LHA 1.0.6 is a patch release focused on making experimental Input Slimming safer for real long-running sessions, while improving compaction reliability, TUI rendering correctness, and CLI-backed agent consistency. This release also publishes lha-llm 1.0.1 with improved context-window error handling.
Highlights
- Adds a new experimental live-zone Input Slimming strategy, input_slimming_live_zone, which slims current tool outputs while preserving cached history prefixes.
- Splits Input Slimming into clear historical and live-zone modes, keeps them mutually exclusive in / experimental, and reports scoped savings as slim hist or slim live.
- Strengthens retrieval safety by protecting recent live outputs, keeping the lha_input_retrieve tool schema stable for live-zone follow-ups, and preserving retrieval for existing markers in conflict mode.
- Improves auto-compaction decisions by accounting for raw history pressure even when the slimmed request is smaller, preventing Input Slimming from hiding compaction needs.
- Makes remote compaction more resilient by trimming older thread items and retrying when the compaction prompt exceeds the model context window.
- Fixes streamed-answer TUI repainting so finalized responses cannot leave stale or visually reordered terminal cells, especially in mixed CJK/ASCII output.
- Shows the active provider in the TUI sidebar alongside the model, making custom-provider sessions easier to inspect.

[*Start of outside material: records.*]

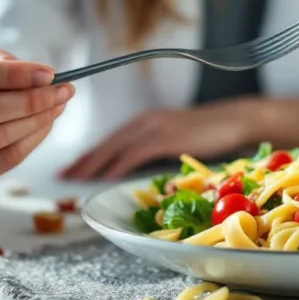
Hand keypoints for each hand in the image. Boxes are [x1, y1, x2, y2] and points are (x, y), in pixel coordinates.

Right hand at [0, 49, 74, 197]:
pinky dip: (32, 140)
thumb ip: (0, 62)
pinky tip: (44, 125)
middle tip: (62, 91)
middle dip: (29, 100)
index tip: (48, 74)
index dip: (12, 75)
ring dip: (36, 121)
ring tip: (58, 105)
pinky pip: (3, 160)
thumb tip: (36, 76)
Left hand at [59, 99, 256, 180]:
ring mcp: (155, 128)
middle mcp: (145, 121)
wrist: (236, 120)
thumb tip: (141, 169)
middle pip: (107, 143)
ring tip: (76, 180)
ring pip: (115, 148)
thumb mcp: (177, 139)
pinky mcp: (166, 137)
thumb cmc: (211, 132)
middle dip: (83, 160)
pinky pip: (134, 154)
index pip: (111, 139)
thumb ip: (157, 149)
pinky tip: (105, 178)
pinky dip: (117, 166)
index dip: (90, 154)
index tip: (72, 168)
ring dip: (94, 165)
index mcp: (146, 121)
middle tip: (63, 176)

- Ensures CLI-backed review and delegated agent jobs inherit the parent turn’s reasoning effort setting.
Why It Matters
Input Slimming is still experimental and default-off, but 1.0.6 makes it more practical to evaluate in large-tool-output workflows. Historical slimming remains focused on reducing old tool-output pressure, while the new live-zone strategy targets current tool outputs without rewriting persistent history. Both paths keep originals recoverable through lha_input_retrieve, and the TUI now makes it clearer which strategy produced the savings.
This release also closes several reliability gaps that show up in long sessions: compaction now considers the raw history that would actually be summarized, remote compaction can recover from context-window failures by dropping the oldest items, and provider context_length_exceeded responses are mapped to a dedicated context-window error. Together, these changes help LHA keep moving instead of letting token-saving optimizations mask the need to compact.
Finally, the TUI and job-execution fixes make day-to-day runs feel more consistent: streamed answers finalize cleanly on screen, provider configuration is visible in the sidebar, and spawned review/explorer jobs respect the same reasoning-effort choices as the parent session.